To be clear, the book is not for the faint of heart or sexually reserved. It is very graphic and steps well beyond the bedroom boundaries most of us keep. In fact, Fifty Shades of Grey has been banned – so far – by public libraries in Florida, Georgia and Wisconsin, but perhaps that only adds to its allure.

And while the content is titillating, to say the least, the writing is far from high brow. I’ve heard many women voice the same assessment as Huffington Post writer Julie Gerstenblatt, who recently noted, “I thought it was awfully written and yet I couldn’t put it down.”

The good news is that adult women who rarely pick up books are now reading voraciously. And, as someone who would love to write a novel someday, I’m all for the publishing industry’s survival.

Here in the Seattle area – where much of the books’ activity takes place – Shades of Grey has become Topic A among moms at the gym, the grocery store, charity league meetings and dinner parties.

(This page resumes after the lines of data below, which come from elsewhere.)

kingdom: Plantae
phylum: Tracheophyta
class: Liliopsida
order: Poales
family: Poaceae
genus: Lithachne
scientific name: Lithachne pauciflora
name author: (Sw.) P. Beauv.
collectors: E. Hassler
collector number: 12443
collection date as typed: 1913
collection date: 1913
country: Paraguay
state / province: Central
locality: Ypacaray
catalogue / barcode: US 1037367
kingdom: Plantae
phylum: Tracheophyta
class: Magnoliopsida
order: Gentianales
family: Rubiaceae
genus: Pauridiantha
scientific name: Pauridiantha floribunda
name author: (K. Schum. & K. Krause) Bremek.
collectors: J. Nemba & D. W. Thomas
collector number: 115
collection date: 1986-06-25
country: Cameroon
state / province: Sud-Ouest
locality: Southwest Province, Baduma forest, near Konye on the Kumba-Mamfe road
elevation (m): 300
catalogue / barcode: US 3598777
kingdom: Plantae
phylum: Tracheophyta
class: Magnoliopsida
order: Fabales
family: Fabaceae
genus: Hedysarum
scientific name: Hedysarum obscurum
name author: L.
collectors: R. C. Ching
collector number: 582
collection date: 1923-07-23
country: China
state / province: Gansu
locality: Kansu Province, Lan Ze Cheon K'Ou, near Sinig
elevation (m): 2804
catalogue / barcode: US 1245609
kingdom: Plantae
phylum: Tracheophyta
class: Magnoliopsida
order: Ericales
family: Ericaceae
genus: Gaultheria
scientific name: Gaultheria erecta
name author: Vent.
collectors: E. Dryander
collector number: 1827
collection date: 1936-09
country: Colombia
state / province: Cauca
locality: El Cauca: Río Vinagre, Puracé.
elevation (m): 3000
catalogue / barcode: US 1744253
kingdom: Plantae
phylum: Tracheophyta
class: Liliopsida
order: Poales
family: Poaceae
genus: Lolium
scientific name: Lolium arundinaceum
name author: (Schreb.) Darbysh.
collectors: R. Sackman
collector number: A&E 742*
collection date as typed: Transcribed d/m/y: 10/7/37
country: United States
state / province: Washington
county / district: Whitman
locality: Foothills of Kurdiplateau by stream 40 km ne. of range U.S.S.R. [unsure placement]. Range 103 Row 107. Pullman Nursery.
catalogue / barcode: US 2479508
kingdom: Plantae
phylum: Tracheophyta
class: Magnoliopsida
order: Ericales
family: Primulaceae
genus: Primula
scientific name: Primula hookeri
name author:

The phenomenon has spread across the nation. In fact, last week an LA-area friend posted a Facebook photo indicating that a dozen or so of her book club members tackled a 50 Shades discussion with cold beverages in a hot tub. Now that’s a meeting I would have liked.

As for my own book club, our tastes have recently ranged from The Help to The Immortal Life of Henrietta Lacks. We advocate a low-pressure approach – understanding that most of us juggle zillions of obligations – and stress attendance and fun over book completion. And so, over the past few weeks, when I have run into my fellow book clubbers in public, conversations have taken place in hushed tones: “Are you reading it?”; “How far are you?”; and “I couldn’t put it down, and now I’m finishing the third book.”

In truth, I haven’t found much inspiration from the book. I am, and always will be, a somewhat prude Midwesterner at heart (just ask some of my former boyfriends). I don’t dream about Christian Grey, and I certainly don’t fantasize about cheating on my husband of 21 years.

And, yet, I’m still reading – mostly on the elliptical at the gym – and I’m determined to finish the book before my club’s meeting.  Maybe that’s the point: because my book club and just about every other 30-plus woman in America is reading Fifty Shades of Grey, I’ve given myself permission to do so, too. And maybe I should have recommended it to that woman on the plane.